Her face fell. “Tam.” Her voice was quiet and so soft he read her lips as much as heard her voice. “You need to tell base to locate the pods quickly.”
He froze, waiting for her to continue.
“The gel can only sustain life for so long. They did the best they could, but the pods begin degradation after five hundred years, within a decade or so.”
He nodded again. Her eyes were big and so sad he didn’t need her to finish her next statement. Despair pulsed through the bond, pain broadcasting from her eyes. He pulled her into his embrace, stroking her neck where he knew it would give her the most comfort.
She pressed her nose between the muscles of his chest and when she spoke, her voice was muffled. For the first time in his life, he held a woman who was his as she turned to him for comfort.
His chest hardened. When he laid the flat of his palm across her back, it spanned her entire rib cage. He didn’t want to hear her words, because he knew they hurt her. “It’s been four-hundred-and-ninety-seven years.”
5
I’m glad you’re you.
“IT’S SO BIG.” She couldn’t hide the breathless awe from her voice.

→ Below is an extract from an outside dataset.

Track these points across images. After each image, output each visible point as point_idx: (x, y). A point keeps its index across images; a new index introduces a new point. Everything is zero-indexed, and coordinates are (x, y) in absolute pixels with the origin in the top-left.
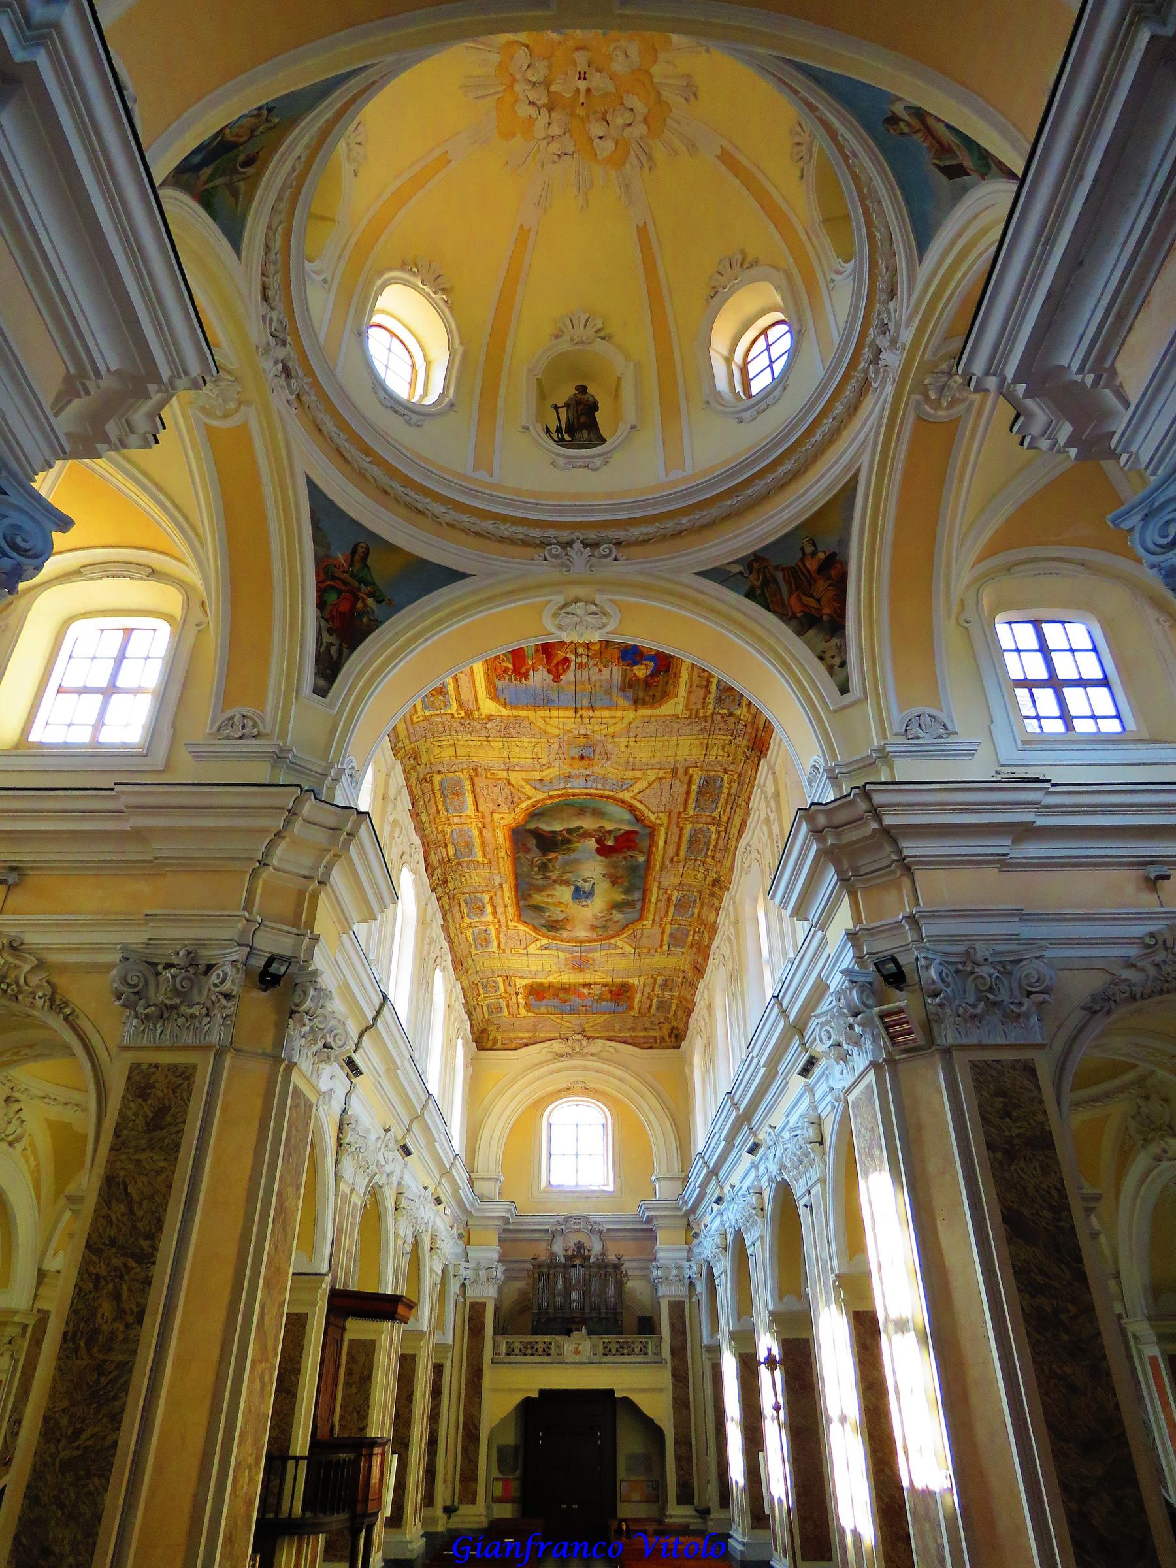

“I’m glad you like it,” Tam said with a droll half-smile as he docked the ship in the bay Space Traffic Control had dictated.
“Not that.” She pointed at the base in front of them. “That. Your base. Sierra-Six.” She’d seen it as they’d landed, the massive gray base punctuated with glowing blue, purple and green lights. Technically a ship, it was more a permanent space installation. “It’s huge.”
It spread before them in either direction, hulking, massive, dark. It almost looked like a great
stone planet in its own right, save for the regularity of its features. In the distance something enormous glowed, round and bright as a miniature planet—a sphere made entirely of glass.
He must have heard the apprehension in her voice, because his was gentle. “It’ll be okay. You’ll see.”
She took a deep breath. She had to trust him to do everything he could. These were his people. For now, at least, she’d follow his lead.
He unbuckled the straps of his pilot’s chair and turned to face her. The nexus of their bond had been on this little ship and now they’d arrived at Sierra-Six with all the demands of two races from separate planets. It felt like an ending of sorts, at least from the simplicity of the last few hours. Everything could only grow more complicated now.
She tilted her head. “What are you thinking?”
He rose and moved to her chair, squatting in front of her to unbuckle her straps. Golden skin, hair nearly black and thick, eyes dark-gray and stark against his skin. “I’m thinking,” he said, “that it’s going to be crowded as hell out there. Everyone with any reasonable excuse will have jockeyed for a place in that docking chamber. They’ll all want to see you.”
She nodded. “I’m an alien. Aliens tend to have that effect on people.”
“Women have that effect on men. Most of them have only spent three days with a woman in the last twenty years.”
“I understand, Tam.”
“They’re going to be very curious. They won’t mean disrespect, but...”
“I won’t be offended. And I would never be rude to them.”
They both stood.
His hand trailed down her cheek and she arched into it. “I hope this doesn’t come out wrong but I just wanted to say that I...” He broke off, as if struggling for words. “I’d have done what I did to save you even if you’d been stupid and humpbacked and three times your age.”
She laughed awkwardly. What would have happened then? He’d have spent his whole life wed to an old woman.
The thought brought a new stab of worry. What if Tam had been wrinkled, and smelly and mean? Would she still feel the same way? Was the Bonding so powerful that it could force artificial emotions?